Updated: Aug 23
Podcast interviews are one of the most common styles of podcasts and the easiest to make mistakes that cost you listeners. Any podcast host can lead a compelling discussion, but you need to know how to do it to keep a listener engaged!
And it’s not just about the list of questions you ask. Here are the top three common mistakes we see podcast hosts make and how you can avoid making them too.
1. Asking multiple questions within one question. Asking numerous questions is tempting because the host wants to explain their question better. Or the host believes that asking more questions will help the guest to elaborate more on the topic.
However, this will backfire for you every time. Your job as the host is to lead your guest. So with every question, imagine what their response might be.
You won’t know precisely what they’ll say, but you can ask yourself, “Which question will lead me to achieve the answer I’m seeking?”
Remember that a person will likely answer the first question you ask in a sequence or the last question you ask and forget the rest. So make it easy for them and ask the one question you want to be answered.
[For example, interviewing a HIIT Instructor]
❌ How did you get into fitness? Would you say you were always in love with fitness? And what made you gravitate toward HIIT training?
✅ What made you fall in love with HIIT training?
2. Starting the interview with “Tell me about yourself.” This is the most common mistake I see podcast hosts make! Why? Because this question is incredibly natural in the flow of a conversation.
It also lends authority to your guest; why do they have the right to tell me about this particular topic?
Of course, the guest should tell us about themselves!... right?
But remember, once you edit the conversation, you’ll have placed an intro directly before the interview in which you share accolades about your guest.
Your show notes also will explain who your guest is. Asking your guest this question becomes quite repetitive in the layout of the final podcast episode and may lead to you losing your listener.
Also, no matter how polished your guest is, asking this open-ended question will usually lead them to drone on and add parts of their story that the listener doesn’t care about.
If your listener has to wait 10 minutes into an episode to hear what they came to hear, they probably won’t stick around. 😢
[For example, interviewing a meditation teacher]
❌ Tell me about yourself.
✅ Can you tell us what meditation is?
3. Not using active listening. Active listening in any conversation is important, but even more so on a podcast!

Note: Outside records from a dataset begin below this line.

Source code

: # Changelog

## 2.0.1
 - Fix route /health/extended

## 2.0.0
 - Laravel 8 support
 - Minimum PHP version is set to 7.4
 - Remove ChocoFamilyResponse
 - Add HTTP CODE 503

Active listening is the practice of observing and then providing relevant feedback.
Guests and listeners alike will appreciate your attentiveness here as you lead the guest through a conversation that feels like a journey.
Yes, you can prepare your interview questions, but make sure you listen to the guest and let their answers direct the conversation.
A great way to practice this is by replying to a guest’s answer with, “It sounds like you’re saying…,” and then reflecting on what you’ve just heard in your own words.
[For example, interviewing a yoga teacher]
❌ Okay. And [next question].
✅ It sounds like you’re saying that yoga can make you more resilient. I am reminded of the movement “Off the mat and into the world.” Is that similar?
The biggest thing to remember here is that: if you remove the microphones, headphones and recording devices, you’re just two humans having an educational conversation.
If you get lost, take a moment and refer to your interview questions. Awkward pauses and phrases can be removed in post-production audio editing!